Capital Gains Tax on Cryptocurrency and Cryptoassets

Published / Last Updated on 23/07/2025

UK capital gains tax (CGT) on cryptocurrency and cryptoassets is different to CGT on property and other assets when you sell, gift or dispose of them.  See

The Start and History of CGT Budget and CGT History and

What Assets are Subject to CGT? Assets Subject to CGT

What is the same?

  • Disposals of cryptoassets with gains within the £3,000 annual CGT allowance are CGT free.
  • Disposals of cryptoassets by gifting/transferring to spouses or civil partners are CGT free.

What is different?

  • Disposals of cryptoassets by gifting/transferring to charities are subject to CGT when they are not for other assets.

What Disposals of Cryptoassets are Subject to CGT?

As well as charities already detailed above, the following disposals are also subject to CGT:

  • Disposals of cryptoassets to other family members, friends or businesses are subject to CGT.
  • Selling cryptoasset tokens for money or money’s worth are subject to CGT.
  • Exchanging one type of cryptoasset asset e.g.  Bitcoin to another type of cryptoasset e.g., Ethereum is a disposal and subject to CGT.
  • Using cryptoasset tokens to pay for goods and services or spending from your cryptoasset bank account or cryptoasset debit card or making withdrawals from a cryptoasset ATM (cash withdrawal machines – ‘the whole in the wall’) are all disposals and subject to CGT.

Calculation of CGT is Different if you Buy then Sell within 30 days

Normally for most asset disposals including cryptoasset disposals, it is the sale price (including expenses) less the purchase price (including expenses) that gives you the gain to work out your CGT liability but if you buy then sell within 30 days may be different if you are trading in cryptoassets.

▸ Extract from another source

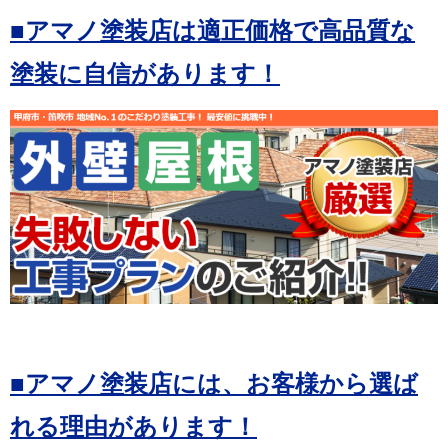
■アマノ塗装店は適正価格で高品質な
塗装に自信があります！
■アマノ塗装店には、お客様から選ば
れる理由があります！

Cryptoasset Trading is where you regularly trade and run your own cryptoasset activities as a business e.g.  a Self Employed Cryptoasset Trader. 

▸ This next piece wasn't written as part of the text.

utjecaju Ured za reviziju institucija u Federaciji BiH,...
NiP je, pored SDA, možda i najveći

  • Income less expenses = taxable profit.
  • Taxable profit is subject to income tax and not capital gains tax.
  • If you have paid income gains tax on the exchange/trade it is not subject to capital gains tax.
  • You can offset other ‘business’ expenses against your profit such as transaction fees, advertising, legal contracts, professional valuations, insurances and even equipment used for crypto ‘mining’ such as a powerful computer and the electricity used.
  • If you are buying and selling different types of cryptoasset, you can pool them to work out the average charges etc.
  • If you are buying and selling the same cryptoasset, you cannot pool them but keep a record of the exact transaction

Keep Accurate Records – HMRC may Investigate

  • Keep records of the types of cryptoasset tokens.
  • Record dates, numbers, values in £.
  • Keep bank statements.
  • Keep cryptoasset ‘Wallet’ addresses.
  • Keep records of any ‘pooled’ costs.